=== Begin Enclosure ===

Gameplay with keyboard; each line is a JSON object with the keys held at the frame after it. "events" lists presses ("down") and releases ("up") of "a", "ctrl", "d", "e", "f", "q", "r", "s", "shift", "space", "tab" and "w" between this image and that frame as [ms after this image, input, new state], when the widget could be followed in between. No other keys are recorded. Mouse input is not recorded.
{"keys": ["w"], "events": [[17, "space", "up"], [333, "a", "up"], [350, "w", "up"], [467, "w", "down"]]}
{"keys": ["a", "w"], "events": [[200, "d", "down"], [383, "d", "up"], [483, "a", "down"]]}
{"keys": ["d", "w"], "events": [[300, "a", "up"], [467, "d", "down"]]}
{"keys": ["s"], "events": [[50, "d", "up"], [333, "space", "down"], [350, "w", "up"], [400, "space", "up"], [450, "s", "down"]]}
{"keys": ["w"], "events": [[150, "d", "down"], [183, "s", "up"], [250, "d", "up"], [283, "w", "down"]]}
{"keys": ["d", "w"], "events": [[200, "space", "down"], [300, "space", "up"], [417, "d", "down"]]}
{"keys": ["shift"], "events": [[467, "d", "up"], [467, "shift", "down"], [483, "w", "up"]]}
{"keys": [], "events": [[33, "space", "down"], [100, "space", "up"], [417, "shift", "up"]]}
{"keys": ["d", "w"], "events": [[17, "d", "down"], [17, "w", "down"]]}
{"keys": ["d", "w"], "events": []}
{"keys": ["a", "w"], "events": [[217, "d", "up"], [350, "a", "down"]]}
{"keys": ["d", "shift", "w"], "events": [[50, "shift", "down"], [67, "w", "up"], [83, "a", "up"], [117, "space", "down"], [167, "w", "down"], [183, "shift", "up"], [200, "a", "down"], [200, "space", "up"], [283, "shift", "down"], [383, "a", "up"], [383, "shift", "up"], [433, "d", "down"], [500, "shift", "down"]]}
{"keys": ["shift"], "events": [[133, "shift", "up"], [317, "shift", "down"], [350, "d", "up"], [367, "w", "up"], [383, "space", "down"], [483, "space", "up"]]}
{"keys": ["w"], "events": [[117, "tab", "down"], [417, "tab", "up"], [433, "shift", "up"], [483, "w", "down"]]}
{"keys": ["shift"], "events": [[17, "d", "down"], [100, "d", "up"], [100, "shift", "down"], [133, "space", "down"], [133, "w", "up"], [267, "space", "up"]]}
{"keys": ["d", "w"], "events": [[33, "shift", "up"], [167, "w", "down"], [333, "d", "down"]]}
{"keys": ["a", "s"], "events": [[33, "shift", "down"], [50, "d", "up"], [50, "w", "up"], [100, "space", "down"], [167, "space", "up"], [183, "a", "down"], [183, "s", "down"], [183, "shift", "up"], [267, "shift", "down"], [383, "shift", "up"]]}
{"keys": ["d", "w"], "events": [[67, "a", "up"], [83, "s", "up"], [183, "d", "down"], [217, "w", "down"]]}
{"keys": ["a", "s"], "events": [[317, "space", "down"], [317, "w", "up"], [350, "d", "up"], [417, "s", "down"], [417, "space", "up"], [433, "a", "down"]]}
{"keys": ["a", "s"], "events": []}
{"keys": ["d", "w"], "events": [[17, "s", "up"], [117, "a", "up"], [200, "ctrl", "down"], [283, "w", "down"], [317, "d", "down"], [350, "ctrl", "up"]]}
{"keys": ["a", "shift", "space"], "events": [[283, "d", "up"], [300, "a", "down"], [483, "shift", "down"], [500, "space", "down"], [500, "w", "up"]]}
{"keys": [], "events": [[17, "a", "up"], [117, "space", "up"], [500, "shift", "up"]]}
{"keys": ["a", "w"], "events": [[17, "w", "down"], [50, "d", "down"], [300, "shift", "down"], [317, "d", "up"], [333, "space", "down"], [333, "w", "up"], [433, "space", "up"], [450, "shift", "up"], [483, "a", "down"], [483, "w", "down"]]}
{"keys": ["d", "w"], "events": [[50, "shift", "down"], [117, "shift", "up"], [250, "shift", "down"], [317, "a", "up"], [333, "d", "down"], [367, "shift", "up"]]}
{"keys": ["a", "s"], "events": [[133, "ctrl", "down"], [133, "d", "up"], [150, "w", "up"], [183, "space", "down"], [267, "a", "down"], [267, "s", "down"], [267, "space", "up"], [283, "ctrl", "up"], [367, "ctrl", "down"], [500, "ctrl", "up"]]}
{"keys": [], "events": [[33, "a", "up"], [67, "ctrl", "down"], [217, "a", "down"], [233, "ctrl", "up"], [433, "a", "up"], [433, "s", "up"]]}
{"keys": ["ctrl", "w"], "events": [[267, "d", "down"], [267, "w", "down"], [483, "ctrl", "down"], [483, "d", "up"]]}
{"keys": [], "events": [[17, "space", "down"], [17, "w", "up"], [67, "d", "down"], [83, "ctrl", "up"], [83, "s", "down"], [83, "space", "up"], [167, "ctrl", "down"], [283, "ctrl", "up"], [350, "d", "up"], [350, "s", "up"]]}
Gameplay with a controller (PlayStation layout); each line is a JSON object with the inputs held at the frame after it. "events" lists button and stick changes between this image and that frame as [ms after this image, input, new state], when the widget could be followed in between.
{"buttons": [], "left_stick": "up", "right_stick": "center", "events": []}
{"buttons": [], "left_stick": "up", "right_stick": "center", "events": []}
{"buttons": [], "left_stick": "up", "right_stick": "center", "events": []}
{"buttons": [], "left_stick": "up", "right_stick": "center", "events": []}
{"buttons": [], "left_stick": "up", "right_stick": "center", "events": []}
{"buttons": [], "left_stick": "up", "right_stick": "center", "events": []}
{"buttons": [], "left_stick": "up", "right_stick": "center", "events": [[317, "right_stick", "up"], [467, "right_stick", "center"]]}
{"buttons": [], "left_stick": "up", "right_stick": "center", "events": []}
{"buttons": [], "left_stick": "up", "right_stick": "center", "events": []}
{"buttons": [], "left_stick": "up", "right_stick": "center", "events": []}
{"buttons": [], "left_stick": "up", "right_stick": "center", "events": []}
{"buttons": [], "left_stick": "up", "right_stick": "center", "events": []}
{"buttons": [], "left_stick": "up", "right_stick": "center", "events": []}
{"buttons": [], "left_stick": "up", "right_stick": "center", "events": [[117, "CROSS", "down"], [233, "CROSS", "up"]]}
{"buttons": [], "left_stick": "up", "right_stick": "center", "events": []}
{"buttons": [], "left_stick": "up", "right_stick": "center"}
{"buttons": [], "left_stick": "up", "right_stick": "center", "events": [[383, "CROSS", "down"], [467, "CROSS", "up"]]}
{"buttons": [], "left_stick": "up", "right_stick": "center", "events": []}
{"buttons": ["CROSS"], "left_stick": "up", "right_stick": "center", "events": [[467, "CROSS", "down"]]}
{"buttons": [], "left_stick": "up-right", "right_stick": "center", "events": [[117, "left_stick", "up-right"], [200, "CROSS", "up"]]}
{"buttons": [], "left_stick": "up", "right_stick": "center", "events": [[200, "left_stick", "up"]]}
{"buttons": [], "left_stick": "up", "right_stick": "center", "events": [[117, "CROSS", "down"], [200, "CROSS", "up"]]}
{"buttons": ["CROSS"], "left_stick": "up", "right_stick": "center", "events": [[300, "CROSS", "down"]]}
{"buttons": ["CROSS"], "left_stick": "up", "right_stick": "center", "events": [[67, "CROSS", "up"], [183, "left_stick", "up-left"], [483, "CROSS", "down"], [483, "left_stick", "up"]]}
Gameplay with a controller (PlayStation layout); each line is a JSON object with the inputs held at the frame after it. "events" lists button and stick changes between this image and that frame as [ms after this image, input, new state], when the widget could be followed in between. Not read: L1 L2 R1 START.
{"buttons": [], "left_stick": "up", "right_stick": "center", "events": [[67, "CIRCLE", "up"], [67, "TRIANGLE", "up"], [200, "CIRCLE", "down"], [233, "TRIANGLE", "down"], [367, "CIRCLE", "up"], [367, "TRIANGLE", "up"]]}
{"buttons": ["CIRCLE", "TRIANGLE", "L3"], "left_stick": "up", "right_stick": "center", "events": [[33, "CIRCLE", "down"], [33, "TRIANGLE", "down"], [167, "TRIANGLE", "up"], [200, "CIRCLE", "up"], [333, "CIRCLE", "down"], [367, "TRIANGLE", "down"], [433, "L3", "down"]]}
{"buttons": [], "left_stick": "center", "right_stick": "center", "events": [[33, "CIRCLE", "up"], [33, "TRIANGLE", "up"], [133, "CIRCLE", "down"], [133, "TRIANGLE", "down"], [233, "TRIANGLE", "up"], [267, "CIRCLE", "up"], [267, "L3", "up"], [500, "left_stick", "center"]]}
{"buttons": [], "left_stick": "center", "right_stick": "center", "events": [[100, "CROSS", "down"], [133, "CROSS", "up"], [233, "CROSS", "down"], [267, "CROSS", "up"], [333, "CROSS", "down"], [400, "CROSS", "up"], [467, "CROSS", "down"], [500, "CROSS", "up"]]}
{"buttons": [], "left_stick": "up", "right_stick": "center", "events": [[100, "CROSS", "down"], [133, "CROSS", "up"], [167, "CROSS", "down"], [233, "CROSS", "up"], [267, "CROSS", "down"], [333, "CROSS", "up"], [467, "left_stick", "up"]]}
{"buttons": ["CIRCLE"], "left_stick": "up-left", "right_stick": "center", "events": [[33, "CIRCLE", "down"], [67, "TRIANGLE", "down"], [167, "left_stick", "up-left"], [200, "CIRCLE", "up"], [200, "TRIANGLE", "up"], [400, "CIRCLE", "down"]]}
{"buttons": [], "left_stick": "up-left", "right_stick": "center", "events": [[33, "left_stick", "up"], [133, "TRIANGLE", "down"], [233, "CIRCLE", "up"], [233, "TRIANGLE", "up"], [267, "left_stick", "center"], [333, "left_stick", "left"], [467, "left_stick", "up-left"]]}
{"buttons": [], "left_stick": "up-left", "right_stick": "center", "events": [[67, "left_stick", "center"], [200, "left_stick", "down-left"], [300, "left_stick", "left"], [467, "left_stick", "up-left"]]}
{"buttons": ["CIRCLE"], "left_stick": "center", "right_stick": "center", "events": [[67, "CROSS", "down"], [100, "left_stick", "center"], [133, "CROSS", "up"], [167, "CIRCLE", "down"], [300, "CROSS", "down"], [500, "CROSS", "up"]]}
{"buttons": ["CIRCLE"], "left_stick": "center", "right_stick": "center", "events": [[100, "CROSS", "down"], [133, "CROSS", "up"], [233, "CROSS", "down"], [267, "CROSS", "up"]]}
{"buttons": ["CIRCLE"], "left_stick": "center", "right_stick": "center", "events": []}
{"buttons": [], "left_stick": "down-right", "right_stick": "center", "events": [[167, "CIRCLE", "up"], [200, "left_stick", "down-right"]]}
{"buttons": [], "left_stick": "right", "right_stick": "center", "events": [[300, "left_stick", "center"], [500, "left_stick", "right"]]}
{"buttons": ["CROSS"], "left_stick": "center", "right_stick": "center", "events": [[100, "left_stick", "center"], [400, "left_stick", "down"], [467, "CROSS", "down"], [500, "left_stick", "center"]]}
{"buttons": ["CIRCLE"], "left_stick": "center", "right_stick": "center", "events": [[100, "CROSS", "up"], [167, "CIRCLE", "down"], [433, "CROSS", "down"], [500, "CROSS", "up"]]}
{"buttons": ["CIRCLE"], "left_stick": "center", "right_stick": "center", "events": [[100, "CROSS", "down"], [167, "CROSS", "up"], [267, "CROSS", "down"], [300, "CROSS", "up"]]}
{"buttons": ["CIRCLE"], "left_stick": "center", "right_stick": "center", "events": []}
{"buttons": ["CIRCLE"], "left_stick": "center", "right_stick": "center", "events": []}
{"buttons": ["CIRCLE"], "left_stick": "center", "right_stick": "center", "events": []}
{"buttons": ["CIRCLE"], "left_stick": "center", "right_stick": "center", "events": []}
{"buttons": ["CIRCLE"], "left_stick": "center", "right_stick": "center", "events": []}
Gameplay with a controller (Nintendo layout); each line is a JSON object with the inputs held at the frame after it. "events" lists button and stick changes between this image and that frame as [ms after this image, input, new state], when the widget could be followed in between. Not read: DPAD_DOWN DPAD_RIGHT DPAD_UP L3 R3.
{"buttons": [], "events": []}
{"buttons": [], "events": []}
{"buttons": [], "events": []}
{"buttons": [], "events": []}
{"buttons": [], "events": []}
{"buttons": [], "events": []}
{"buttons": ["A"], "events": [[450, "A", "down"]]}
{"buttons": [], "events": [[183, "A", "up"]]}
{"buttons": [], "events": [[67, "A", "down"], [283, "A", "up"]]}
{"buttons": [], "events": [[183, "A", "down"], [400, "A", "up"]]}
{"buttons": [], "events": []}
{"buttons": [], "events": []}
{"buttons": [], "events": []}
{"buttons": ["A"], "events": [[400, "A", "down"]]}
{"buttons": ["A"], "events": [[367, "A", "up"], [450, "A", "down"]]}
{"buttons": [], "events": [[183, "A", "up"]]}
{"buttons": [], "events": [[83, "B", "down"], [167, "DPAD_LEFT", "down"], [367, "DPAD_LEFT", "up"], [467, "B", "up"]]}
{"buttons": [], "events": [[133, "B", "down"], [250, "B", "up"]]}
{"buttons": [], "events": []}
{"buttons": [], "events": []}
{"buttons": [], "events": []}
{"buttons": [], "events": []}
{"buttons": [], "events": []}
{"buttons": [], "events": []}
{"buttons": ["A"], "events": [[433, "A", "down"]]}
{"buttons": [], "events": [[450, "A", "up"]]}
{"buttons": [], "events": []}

=== End Enclosure ===

Task to complete
Look through the records above and please copy every line in which the string "followed" occurs.

Written response
Gameplay with keyboard; each line is a JSON object with the keys held at the frame after it. "events" lists presses ("down") and releases ("up") of "a", "ctrl", "d", "e", "f", "q", "r", "s", "shift", "space", "tab" and "w" between this image and that frame as [ms after this image, input, new state], when the widget could be followed in between. No other keys are recorded. Mouse input is not recorded.
Gameplay with a controller (PlayStation layout); each line is a JSON object with the inputs held at the frame after it. "events" lists button and stick changes between this image and that frame as [ms after this image, input, new state], when the widget could be followed in between.
Gameplay with a controller (PlayStation layout); each line is a JSON object with the inputs held at the frame after it. "events" lists button and stick changes between this image and that frame as [ms after this image, input, new state], when the widget could be followed in between. Not read: L1 L2 R1 START.
Gameplay with a controller (Nintendo layout); each line is a JSON object with the inputs held at the frame after it. "events" lists button and stick changes between this image and that frame as [ms after this image, input, new state], when the widget could be followed in between. Not read: DPAD_DOWN DPAD_RIGHT DPAD_UP L3 R3.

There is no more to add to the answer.